“Today, I go east. It’s one of my favorite times of day: that perfect in-between moment when the light has a liquid feel, like a slow pour of syrup. Still, I can’t shake loose the knot of unhappiness in my chest. I can’t shake loose the idea that the rest of our lives might simply look like this: this running, and hiding, and losing the things we love, and burrowing underground, and scavenging for food and water.
There will be no turn in the tide. We will never march back into the cities, triumphant, crying out our victory in the streets. We will simply eke out a living here until there is no living to be eked.”

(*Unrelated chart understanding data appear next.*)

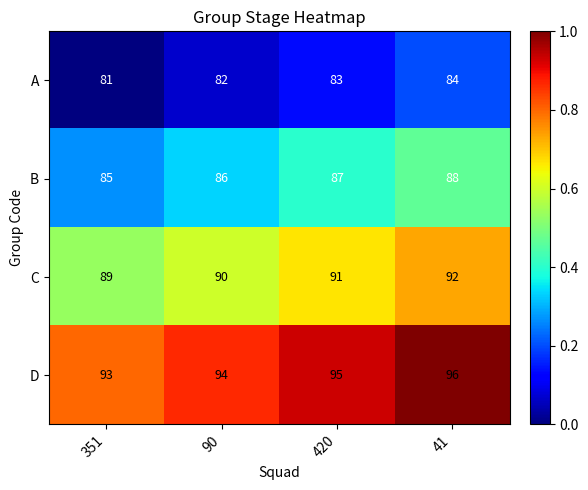

Reading right to left, extract all data points from this chart.

A: 41=84	420=83	90=82	351=81
B: 41=88	420=87	90=86	351=85
C: 41=92	420=91	90=90	351=89
D: 41=96	420=95	90=94	351=93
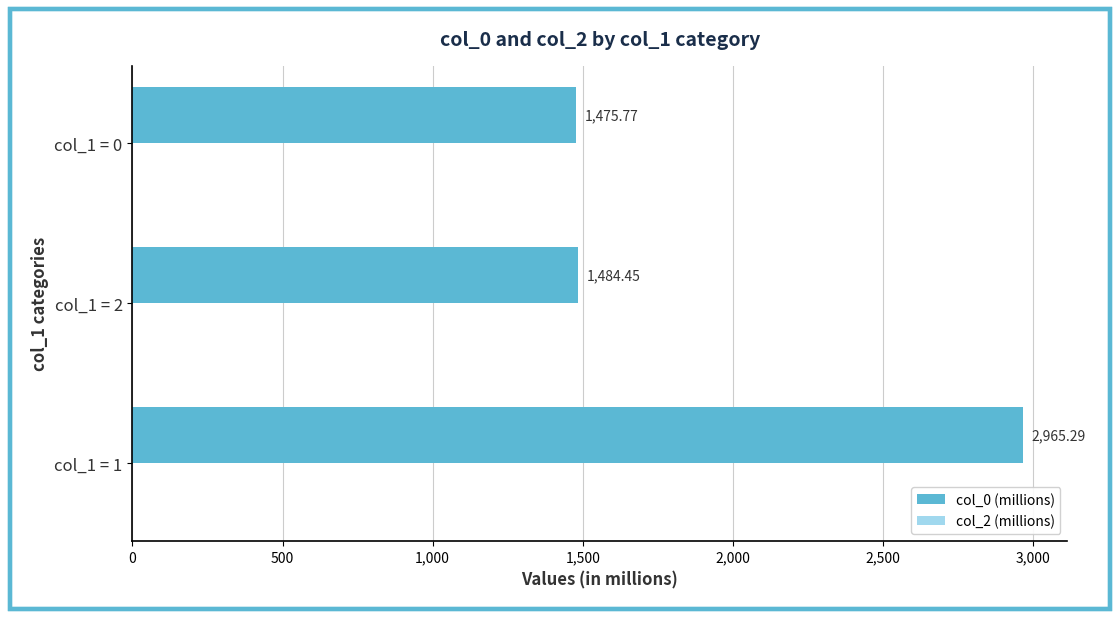

Between col_1 = 1 and col_1 = 0, which is larger?

col_1 = 1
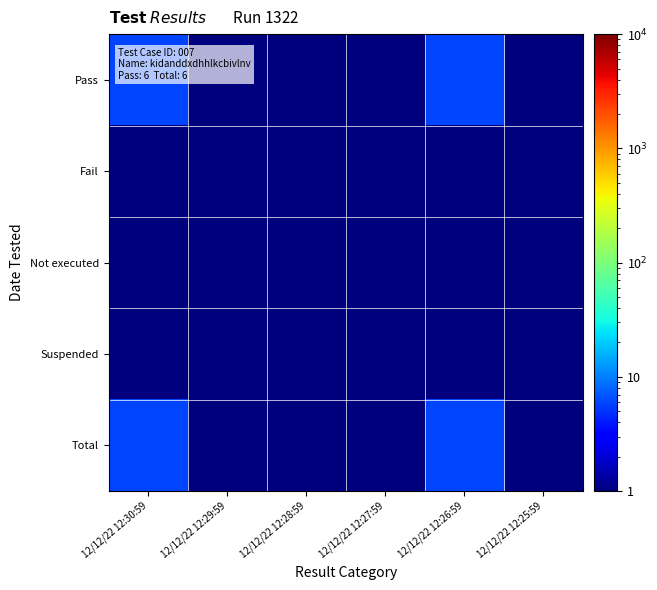

Reading left to right, list all the values displayed in this chart.

Pass: 12/12/22 12:30:59=6.0	12/12/22 12:29:59=0.5	12/12/22 12:28:59=0.5	12/12/22 12:27:59=0.5	12/12/22 12:26:59=6.0	12/12/22 12:25:59=0.5
Fail: 12/12/22 12:30:59=0.5	12/12/22 12:29:59=0.5	12/12/22 12:28:59=0.5	12/12/22 12:27:59=0.5	12/12/22 12:26:59=0.5	12/12/22 12:25:59=0.5
Not executed: 12/12/22 12:30:59=0.5	12/12/22 12:29:59=0.5	12/12/22 12:28:59=0.5	12/12/22 12:27:59=0.5	12/12/22 12:26:59=0.5	12/12/22 12:25:59=0.5
Suspended: 12/12/22 12:30:59=0.5	12/12/22 12:29:59=0.5	12/12/22 12:28:59=0.5	12/12/22 12:27:59=0.5	12/12/22 12:26:59=0.5	12/12/22 12:25:59=0.5
Total: 12/12/22 12:30:59=6.0	12/12/22 12:29:59=0.5	12/12/22 12:28:59=0.5	12/12/22 12:27:59=0.5	12/12/22 12:26:59=6.0	12/12/22 12:25:59=0.5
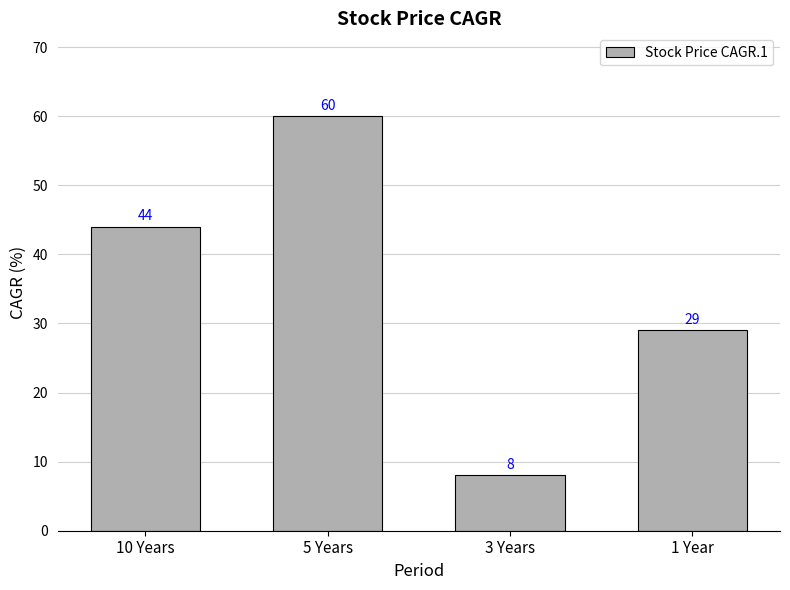

Read the value at 1 Year, to the nearest 5.

30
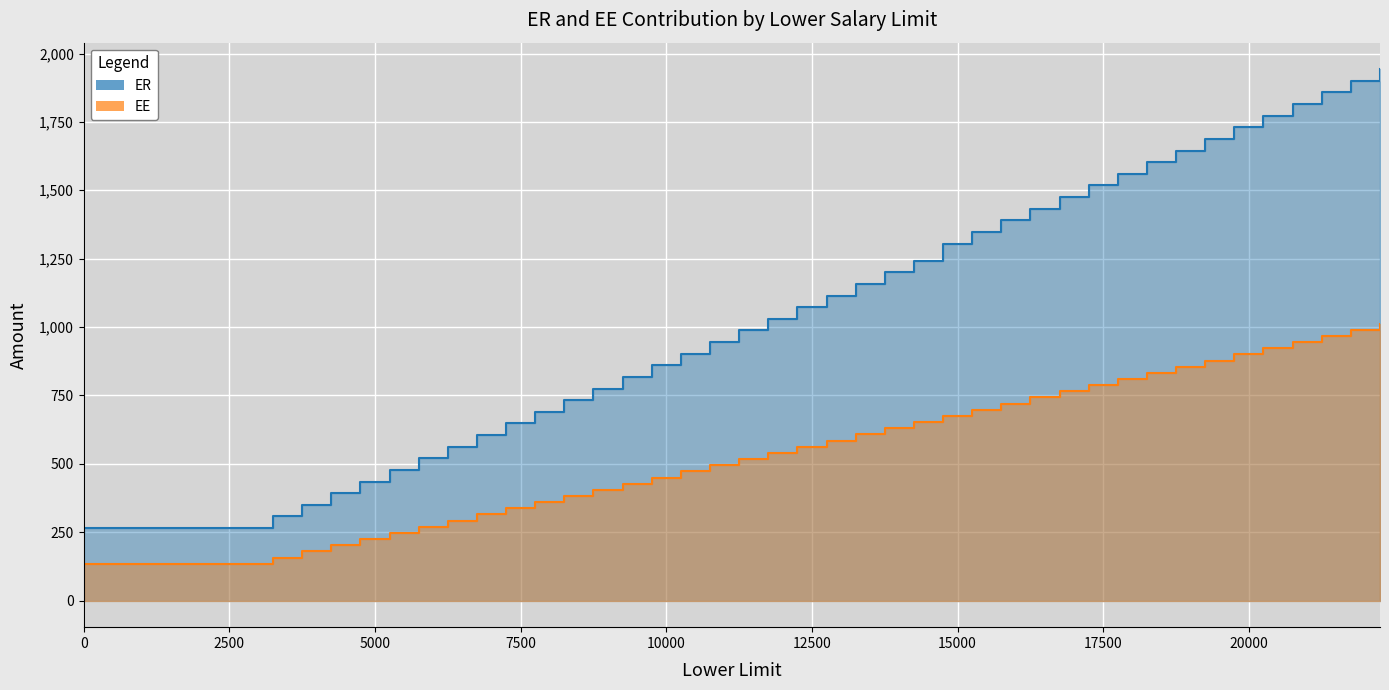

What is the sum of the ER values at 17250 and 15250?

2865.0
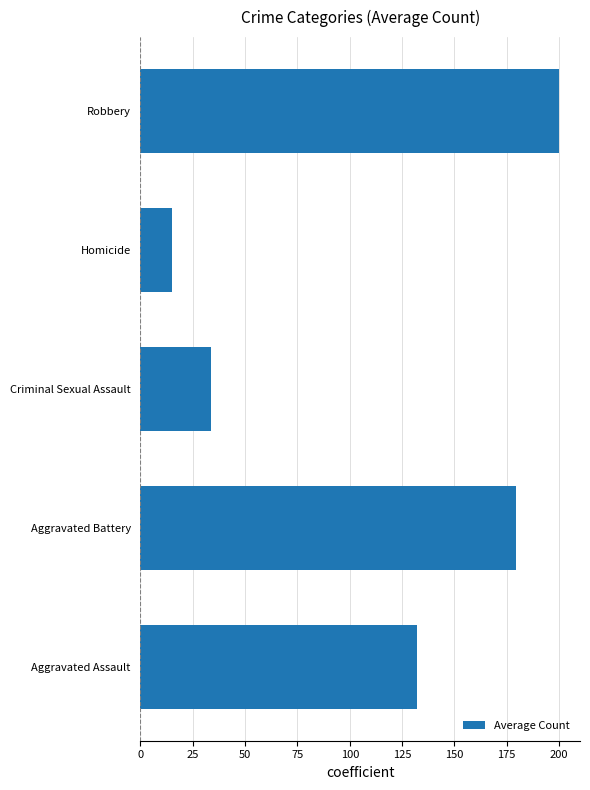

The value at Aggravated Assault is 132.3. True or false?

True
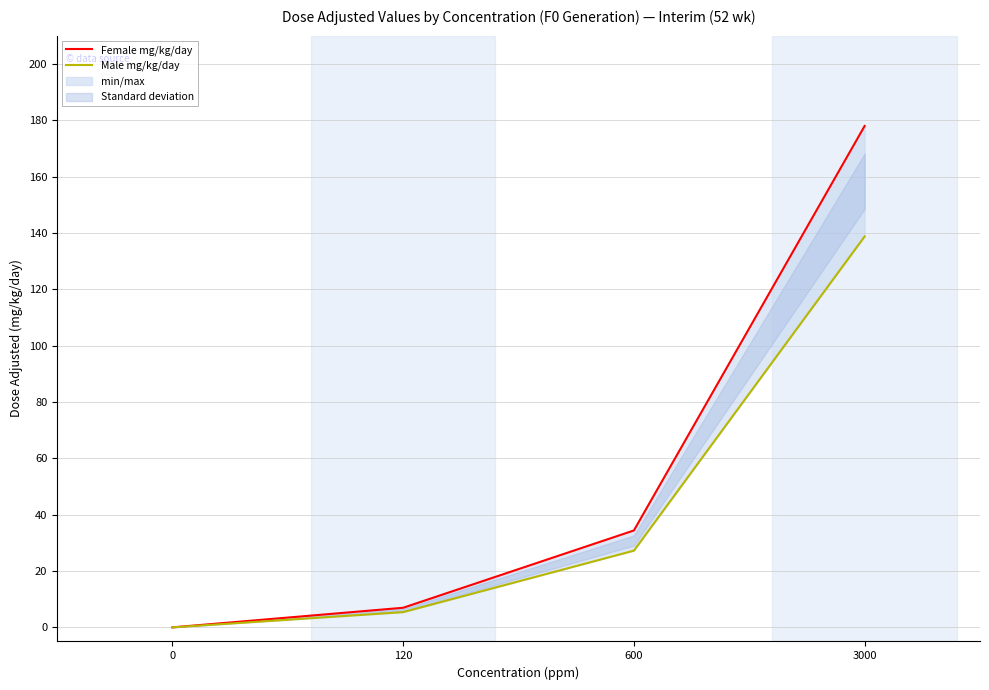

Where is Male mg/kg/day nearest to the value 69?

600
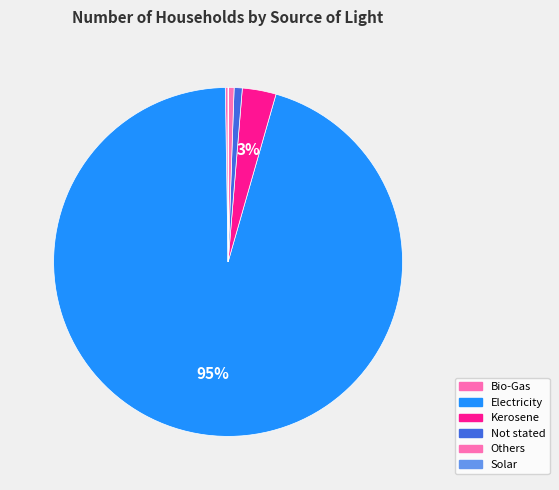

Approximately how many times larger is the value at Others compared to Solar?

10.5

It’s been a little while since I read the last book in this series. I really loved it, but needed a break from YA dystopia, which is pretty much the biggest chunk of what I read last year. I did tell myself I’d finish up this series before grabbing any more YA dystopia from a shelf, and then I went and forgot and read The Selection for one of the slots in my 2016 Reading Challenge and realized I’d never discovered the endings of the stories for these characters.
So, grabbed this eBook from the library website last night and drove right through it pretty quickly (it’s very short). This tale is primarily a re-telling of the pivotal rescue-of-Julian scene from Pandemonium, told from Raven’s point of view. There are also bits of Raven’s early life in the wild, told in flashback, and a huge, enormous revelation that may (or may not, who knows) completely change the character’s life in the next book.
I had hoped for more of Raven’s back story than I got, as she’s one of the more interesting characters from the series. I knew some of her story from the rest of the series, of course, but it’s so much more tragic coming from her in this way.
“I learned to tell stories from my mom. “Your dad’s not feeling well today,” she’d say. I had an accident. She’d say, Remember what happened. You’re a clumsy girl. You walk into a door. You tripped and stumbled down a staircase. My favorite story: He doesn’t mean to.
She was so good at telling stories that I started to believe them after a while. Maybe I was clumsy. Maybe it was my fault for provoking him.
Maybe he didn’t really mean to.”
Previously, I’d complained about a re-telling of a scene through one of the between-books novellas in this series (of course, that one had been re-told twice, so you’d seen it three times by then), but at this point it’s been such a while since I read Pandemonium that I was okay with the re-telling. I feel like it reminded me of so much, and got me ready for reading Requiem, the last book in the series. I grabbed that one from the library eBook selection as well, and will be diving into it soon.
I really hope Raven gets her dream. It’s such a sweet and lovely wish, and it breaks my heart that she might not get to live it, after all she’s been through.
“Recently I’ve been having the fantasy more and more, the one where Tack and I run away, disappear under the wide-open sky into the forest with leaves like green hands, welcoming us. In my fantasy, the more we walk, the cleaner we get, like the woods are rubbing away the past few years, all the blood and the fighting and the scars – sloughing off the bad memories and the false starts, leaving us shiny and new, like dolls just taken out of the package.
And in this fantasy, my fantasy life, we find a stone cottage hidden deep in the forest, untouched, fitted with beds and rugs and plates and everything we need to live – like the owners just picked up and walked away, or like the house had been built for us and was just waiting all this time.
We fish the stream and hunt the woods in the summer. We grow potatoes and peppers and tomatoes big as pumpkins. In the winter we stay inside by the fire while snow falls around us like a blanket, stilling the world, cocooning it in sleep.”
Sounds kinda like my own dream life.